§ **Task brief**
Please turn the lines in each listing below into a JSON list of strings, one string per line, with blank lines left out.

§ **Collected data**
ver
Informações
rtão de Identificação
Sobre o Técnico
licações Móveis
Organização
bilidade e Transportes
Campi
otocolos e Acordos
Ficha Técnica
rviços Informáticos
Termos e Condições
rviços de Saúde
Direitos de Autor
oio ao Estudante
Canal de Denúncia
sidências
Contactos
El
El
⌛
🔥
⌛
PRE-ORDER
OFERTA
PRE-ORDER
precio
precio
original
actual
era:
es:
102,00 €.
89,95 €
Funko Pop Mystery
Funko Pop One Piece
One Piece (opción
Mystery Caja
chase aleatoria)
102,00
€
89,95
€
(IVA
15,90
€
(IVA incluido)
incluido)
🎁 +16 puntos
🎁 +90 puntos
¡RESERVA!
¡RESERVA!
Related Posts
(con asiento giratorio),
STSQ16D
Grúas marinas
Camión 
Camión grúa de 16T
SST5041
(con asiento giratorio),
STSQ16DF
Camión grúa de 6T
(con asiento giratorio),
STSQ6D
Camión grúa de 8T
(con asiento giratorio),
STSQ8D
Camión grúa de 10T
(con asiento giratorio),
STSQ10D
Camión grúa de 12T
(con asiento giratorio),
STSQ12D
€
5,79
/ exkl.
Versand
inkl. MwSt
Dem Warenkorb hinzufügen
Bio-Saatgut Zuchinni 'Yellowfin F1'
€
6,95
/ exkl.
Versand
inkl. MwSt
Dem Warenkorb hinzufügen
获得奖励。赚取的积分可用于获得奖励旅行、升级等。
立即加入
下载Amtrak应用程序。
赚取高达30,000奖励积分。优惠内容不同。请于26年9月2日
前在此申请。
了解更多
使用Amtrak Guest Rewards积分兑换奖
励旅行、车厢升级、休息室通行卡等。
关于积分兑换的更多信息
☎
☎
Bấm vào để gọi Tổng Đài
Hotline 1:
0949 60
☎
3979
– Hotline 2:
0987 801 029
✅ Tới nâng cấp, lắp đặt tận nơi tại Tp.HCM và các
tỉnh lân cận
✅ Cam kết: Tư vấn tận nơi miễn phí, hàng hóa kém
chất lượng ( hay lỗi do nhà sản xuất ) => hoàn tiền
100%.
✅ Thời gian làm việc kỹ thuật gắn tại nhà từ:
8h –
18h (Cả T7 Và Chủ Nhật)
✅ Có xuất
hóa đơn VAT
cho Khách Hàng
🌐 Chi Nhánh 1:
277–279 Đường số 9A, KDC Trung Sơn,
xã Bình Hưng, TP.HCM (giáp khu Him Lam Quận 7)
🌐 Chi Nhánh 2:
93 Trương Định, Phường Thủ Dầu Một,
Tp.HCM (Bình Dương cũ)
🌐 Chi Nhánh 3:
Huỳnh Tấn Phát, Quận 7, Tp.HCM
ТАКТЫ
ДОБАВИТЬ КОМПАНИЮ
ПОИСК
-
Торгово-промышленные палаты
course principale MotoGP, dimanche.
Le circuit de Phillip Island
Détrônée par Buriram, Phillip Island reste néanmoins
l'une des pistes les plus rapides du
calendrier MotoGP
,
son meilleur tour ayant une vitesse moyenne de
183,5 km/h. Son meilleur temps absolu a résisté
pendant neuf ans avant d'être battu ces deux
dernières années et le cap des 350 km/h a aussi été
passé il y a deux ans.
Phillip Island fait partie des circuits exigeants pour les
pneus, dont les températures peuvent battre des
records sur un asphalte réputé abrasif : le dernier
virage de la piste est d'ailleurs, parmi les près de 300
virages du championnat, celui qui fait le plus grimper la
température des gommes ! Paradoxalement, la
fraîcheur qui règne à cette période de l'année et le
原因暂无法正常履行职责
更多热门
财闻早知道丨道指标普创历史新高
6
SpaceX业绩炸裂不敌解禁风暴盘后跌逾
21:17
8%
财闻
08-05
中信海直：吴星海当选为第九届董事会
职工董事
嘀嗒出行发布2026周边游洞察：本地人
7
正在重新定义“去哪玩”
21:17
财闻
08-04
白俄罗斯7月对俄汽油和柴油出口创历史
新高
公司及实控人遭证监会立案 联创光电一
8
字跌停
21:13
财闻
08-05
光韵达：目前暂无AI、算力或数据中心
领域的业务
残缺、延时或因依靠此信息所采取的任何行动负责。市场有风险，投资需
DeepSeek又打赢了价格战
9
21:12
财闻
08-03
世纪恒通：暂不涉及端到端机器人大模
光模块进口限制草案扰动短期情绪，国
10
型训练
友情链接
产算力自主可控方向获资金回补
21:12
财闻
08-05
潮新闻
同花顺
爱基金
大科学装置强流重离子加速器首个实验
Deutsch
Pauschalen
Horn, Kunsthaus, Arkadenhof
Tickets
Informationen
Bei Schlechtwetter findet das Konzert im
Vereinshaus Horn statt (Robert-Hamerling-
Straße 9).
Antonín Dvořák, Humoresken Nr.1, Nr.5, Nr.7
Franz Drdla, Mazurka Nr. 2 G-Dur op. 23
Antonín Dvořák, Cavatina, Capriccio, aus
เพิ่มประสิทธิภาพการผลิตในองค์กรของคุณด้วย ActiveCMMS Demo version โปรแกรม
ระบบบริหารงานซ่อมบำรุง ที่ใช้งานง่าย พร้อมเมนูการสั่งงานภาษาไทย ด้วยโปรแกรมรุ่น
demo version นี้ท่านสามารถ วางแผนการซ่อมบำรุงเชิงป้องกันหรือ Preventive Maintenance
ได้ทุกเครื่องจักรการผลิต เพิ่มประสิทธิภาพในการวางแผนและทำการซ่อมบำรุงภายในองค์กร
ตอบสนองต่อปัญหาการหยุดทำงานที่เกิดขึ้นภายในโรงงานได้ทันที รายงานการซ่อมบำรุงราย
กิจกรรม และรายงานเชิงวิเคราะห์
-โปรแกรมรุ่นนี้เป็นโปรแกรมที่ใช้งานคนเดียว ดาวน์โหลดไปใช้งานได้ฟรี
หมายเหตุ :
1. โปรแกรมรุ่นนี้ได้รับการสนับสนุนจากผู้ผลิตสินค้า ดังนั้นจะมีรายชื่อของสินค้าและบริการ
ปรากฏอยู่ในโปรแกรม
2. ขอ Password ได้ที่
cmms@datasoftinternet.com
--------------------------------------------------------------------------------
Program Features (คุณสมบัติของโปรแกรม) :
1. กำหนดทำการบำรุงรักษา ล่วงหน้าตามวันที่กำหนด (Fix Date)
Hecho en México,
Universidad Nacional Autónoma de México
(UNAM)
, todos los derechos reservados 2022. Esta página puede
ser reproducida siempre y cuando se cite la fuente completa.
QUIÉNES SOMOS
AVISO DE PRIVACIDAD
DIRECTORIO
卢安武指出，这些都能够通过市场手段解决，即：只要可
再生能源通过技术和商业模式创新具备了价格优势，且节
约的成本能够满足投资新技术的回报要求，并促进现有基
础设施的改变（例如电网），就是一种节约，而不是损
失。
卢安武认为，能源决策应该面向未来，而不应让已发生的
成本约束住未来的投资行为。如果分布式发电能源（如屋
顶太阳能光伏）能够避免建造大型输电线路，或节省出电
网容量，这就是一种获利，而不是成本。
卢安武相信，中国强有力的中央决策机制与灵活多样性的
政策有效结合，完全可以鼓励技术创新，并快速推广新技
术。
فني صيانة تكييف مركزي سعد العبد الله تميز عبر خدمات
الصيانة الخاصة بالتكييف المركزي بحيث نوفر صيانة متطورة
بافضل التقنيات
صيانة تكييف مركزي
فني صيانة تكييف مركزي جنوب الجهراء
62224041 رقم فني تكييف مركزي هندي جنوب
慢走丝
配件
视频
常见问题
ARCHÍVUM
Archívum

§ **Response to this exercise**
[
  "ver",
  "Informações",
  "rtão de Identificação",
  "Sobre o Técnico",
  "licações Móveis",
  "Organização",
  "bilidade e Transportes",
  "Campi",
  "otocolos e Acordos",
  "Ficha Técnica",
  "rviços Informáticos",
  "Termos e Condições",
  "rviços de Saúde",
  "Direitos de Autor",
  "oio ao Estudante",
  "Canal de Denúncia",
  "sidências",
  "Contactos",
  "El",
  "El",
  "⌛",
  "🔥",
  "⌛",
  "PRE-ORDER",
  "OFERTA",
  "PRE-ORDER",
  "precio",
  "precio",
  "original",
  "actual",
  "era:",
  "es:",
  "102,00 €.",
  "89,95 €",
  "Funko Pop Mystery",
  "Funko Pop One Piece",
  "One Piece (opción",
  "Mystery Caja",
  "chase aleatoria)",
  "102,00",
  "€",
  "89,95",
  "€",
  "(IVA",
  "15,90",
  "€",
  "(IVA incluido)",
  "incluido)",
  "🎁 +16 puntos",
  "🎁 +90 puntos",
  "¡RESERVA!",
  "¡RESERVA!",
  "Related Posts",
  "(con asiento giratorio),",
  "STSQ16D",
  "Grúas marinas",
  "Camión ",
  "Camión grúa de 16T",
  "SST5041",
  "(con asiento giratorio),",
  "STSQ16DF",
  "Camión grúa de 6T",
  "(con asiento giratorio),",
  "STSQ6D",
  "Camión grúa de 8T",
  "(con asiento giratorio),",
  "STSQ8D",
  "Camión grúa de 10T",
  "(con asiento giratorio),",
  "STSQ10D",
  "Camión grúa de 12T",
  "(con asiento giratorio),",
  "STSQ12D",
  "€",
  "5,79",
  "/ exkl.",
  "Versand",
  "inkl. MwSt",
  "Dem Warenkorb hinzufügen",
  "Bio-Saatgut Zuchinni 'Yellowfin F1'",
  "€",
  "6,95",
  "/ exkl.",
  "Versand",
  "inkl. MwSt",
  "Dem Warenkorb hinzufügen",
  "获得奖励。赚取的积分可用于获得奖励旅行、升级等。",
  "立即加入",
  "下载Amtrak应用程序。",
  "赚取高达30,000奖励积分。优惠内容不同。请于26年9月2日",
  "前在此申请。",
  "了解更多",
  "使用Amtrak Guest Rewards积分兑换奖",
  "励旅行、车厢升级、休息室通行卡等。",
  "关于积分兑换的更多信息",
  "☎",
  "☎",
  "Bấm vào để gọi Tổng Đài",
  "Hotline 1:",
  "0949 60",
  "☎",
  "3979",
  "– Hotline 2:",
  "0987 801 029",
  "✅ Tới nâng cấp, lắp đặt tận nơi tại Tp.HCM và các",
  "tỉnh lân cận",
  "✅ Cam kết: Tư vấn tận nơi miễn phí, hàng hóa kém",
  "chất lượng ( hay lỗi do nhà sản xuất ) => hoàn tiền",
  "100%.",
  "✅ Thời gian làm việc kỹ thuật gắn tại nhà từ:",
  "8h –",
  "18h (Cả T7 Và Chủ Nhật)",
  "✅ Có xuất",
  "hóa đơn VAT",
  "cho Khách Hàng",
  "🌐 Chi Nhánh 1:",
  "277–279 Đường số 9A, KDC Trung Sơn,",
  "xã Bình Hưng, TP.HCM (giáp khu Him Lam Quận 7)",
  "🌐 Chi Nhánh 2:",
  "93 Trương Định, Phường Thủ Dầu Một,",
  "Tp.HCM (Bình Dương cũ)",
  "🌐 Chi Nhánh 3:",
  "Huỳnh Tấn Phát, Quận 7, Tp.HCM",
  "ТАКТЫ",
  "ДОБАВИТЬ КОМПАНИЮ",
  "ПОИСК",
  "-",
  "Торгово-промышленные палаты",
  "course principale MotoGP, dimanche.",
  "Le circuit de Phillip Island",
  "Détrônée par Buriram, Phillip Island reste néanmoins",
  "l'une des pistes les plus rapides du",
  "calendrier MotoGP",
  ",",
  "son meilleur tour ayant une vitesse moyenne de",
  "183,5 km/h. Son meilleur temps absolu a résisté",
  "pendant neuf ans avant d'être battu ces deux",
  "dernières années et le cap des 350 km/h a aussi été",
  "passé il y a deux ans.",
  "Phillip Island fait partie des circuits exigeants pour les",
  "pneus, dont les températures peuvent battre des",
  "records sur un asphalte réputé abrasif : le dernier",
  "virage de la piste est d'ailleurs, parmi les près de 300",
  "virages du championnat, celui qui fait le plus grimper la",
  "température des gommes ! Paradoxalement, la",
  "fraîcheur qui règne à cette période de l'année et le",
  "原因暂无法正常履行职责",
  "更多热门",
  "财闻早知道丨道指标普创历史新高",
  "6",
  "SpaceX业绩炸裂不敌解禁风暴盘后跌逾",
  "21:17",
  "8%",
  "财闻",
  "08-05",
  "中信海直：吴星海当选为第九届董事会",
  "职工董事",
  "嘀嗒出行发布2026周边游洞察：本地人",
  "7",
  "正在重新定义“去哪玩”",
  "21:17",
  "财闻",
  "08-04",
  "白俄罗斯7月对俄汽油和柴油出口创历史",
  "新高",
  "公司及实控人遭证监会立案 联创光电一",
  "8",
  "字跌停",
  "21:13",
  "财闻",
  "08-05",
  "光韵达：目前暂无AI、算力或数据中心",
  "领域的业务",
  "残缺、延时或因依靠此信息所采取的任何行动负责。市场有风险，投资需",
  "DeepSeek又打赢了价格战",
  "9",
  "21:12",
  "财闻",
  "08-03",
  "世纪恒通：暂不涉及端到端机器人大模",
  "光模块进口限制草案扰动短期情绪，国",
  "10",
  "型训练",
  "友情链接",
  "产算力自主可控方向获资金回补",
  "21:12",
  "财闻",
  "08-05",
  "潮新闻",
  "同花顺",
  "爱基金",
  "大科学装置强流重离子加速器首个实验",
  "Deutsch",
  "Pauschalen",
  "Horn, Kunsthaus, Arkadenhof",
  "Tickets",
  "Informationen",
  "Bei Schlechtwetter findet das Konzert im",
  "Vereinshaus Horn statt (Robert-Hamerling-",
  "Straße 9).",
  "Antonín Dvořák, Humoresken Nr.1, Nr.5, Nr.7",
  "Franz Drdla, Mazurka Nr. 2 G-Dur op. 23",
  "Antonín Dvořák, Cavatina, Capriccio, aus",
  "เพิ่มประสิทธิภาพการผลิตในองค์กรของคุณด้วย ActiveCMMS Demo version โปรแกรม",
  "ระบบบริหารงานซ่อมบำรุง ที่ใช้งานง่าย พร้อมเมนูการสั่งงานภาษาไทย ด้วยโปรแกรมรุ่น",
  "demo version นี้ท่านสามารถ วางแผนการซ่อมบำรุงเชิงป้องกันหรือ Preventive Maintenance",
  "ได้ทุกเครื่องจักรการผลิต เพิ่มประสิทธิภาพในการวางแผนและทำการซ่อมบำรุงภายในองค์กร",
  "ตอบสนองต่อปัญหาการหยุดทำงานที่เกิดขึ้นภายในโรงงานได้ทันที รายงานการซ่อมบำรุงราย",
  "กิจกรรม และรายงานเชิงวิเคราะห์",
  "-โปรแกรมรุ่นนี้เป็นโปรแกรมที่ใช้งานคนเดียว ดาวน์โหลดไปใช้งานได้ฟรี",
  "หมายเหตุ :",
  "1. โปรแกรมรุ่นนี้ได้รับการสนับสนุนจากผู้ผลิตสินค้า ดังนั้นจะมีรายชื่อของสินค้าและบริการ",
  "ปรากฏอยู่ในโปรแกรม",
  "2. ขอ Password ได้ที่",
  "cmms@datasoftinternet.com",
  "--------------------------------------------------------------------------------",
  "Program Features (คุณสมบัติของโปรแกรม) :",
  "1. กำหนดทำการบำรุงรักษา ล่วงหน้าตามวันที่กำหนด (Fix Date)",
  "Hecho en México,",
  "Universidad Nacional Autónoma de México",
  "(UNAM)",
  ", todos los derechos reservados 2022. Esta página puede",
  "ser reproducida siempre y cuando se cite la fuente completa.",
  "QUIÉNES SOMOS",
  "AVISO DE PRIVACIDAD",
  "DIRECTORIO",
  "卢安武指出，这些都能够通过市场手段解决，即：只要可",
  "再生能源通过技术和商业模式创新具备了价格优势，且节",
  "约的成本能够满足投资新技术的回报要求，并促进现有基",
  "础设施的改变（例如电网），就是一种节约，而不是损",
  "失。",
  "卢安武认为，能源决策应该面向未来，而不应让已发生的",
  "成本约束住未来的投资行为。如果分布式发电能源（如屋",
  "顶太阳能光伏）能够避免建造大型输电线路，或节省出电",
  "网容量，这就是一种获利，而不是成本。",
  "卢安武相信，中国强有力的中央决策机制与灵活多样性的",
  "政策有效结合，完全可以鼓励技术创新，并快速推广新技",
  "术。",
  "فني صيانة تكييف مركزي سعد العبد الله تميز عبر خدمات",
  "الصيانة الخاصة بالتكييف المركزي بحيث نوفر صيانة متطورة",
  "بافضل التقنيات",
  "صيانة تكييف مركزي",
  "فني صيانة تكييف مركزي جنوب الجهراء",
  "62224041 رقم فني تكييف مركزي هندي جنوب",
  "慢走丝",
  "配件",
  "视频",
  "常见问题",
  "ARCHÍVUM",
  "Archívum"
]